### Supplied text

Hope is hanging by a thread for too many young people whose lives are overshadowed by abuse, exploitation and neglect.
For many years, The Children’s Society has been intimately linked to Christingle
History of Christingle – meaning 'Christ Light'
Christingles themselves go back to 1747 and the Moravian church in Germany. At a children’s service in Marienborn, the Bishop created a symbol — the Christingle — to explain the happiness that had come to people through Jesus.
Each element of a Christingle helps to tell the Christian story:
The red ribbon (or tape) symbolises the love and blood of Christ
The sweets and dried fruit represent all of God’s creations
The lit candle represents Jesus’s light in the world, bringing hope to people living in darkness.
Making a Christingle
Fasten a piece of red sticky tape or ribbon around the middle of the orange.
Cut a small cross in the top of each orange (place it on a tray to catch the juice) and lay a square of silver foil (75mm/3in square) over the cross.
Place a candle on top and wedge it firmly into the orange. The foil will help prevent hot wax running onto a child’s hand.
Load four cocktail sticks with raisins, sultanas, cherries or soft sweets and insert them into the orange around the base of the candle.
Over the last 50 years, Christingle celebrations have raised millions of pounds to support The Children’s Society life-changing work with children and young people.

### Study material
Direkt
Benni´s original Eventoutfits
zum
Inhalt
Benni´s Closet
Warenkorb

### What is required
In the Christingle text, list the foods it suggests loading onto the cocktail sticks. The records were taken from a different source than the text about Christingle.

### Response to the exercise
- Raisins
- Sultanas
- Cherries
- Soft sweets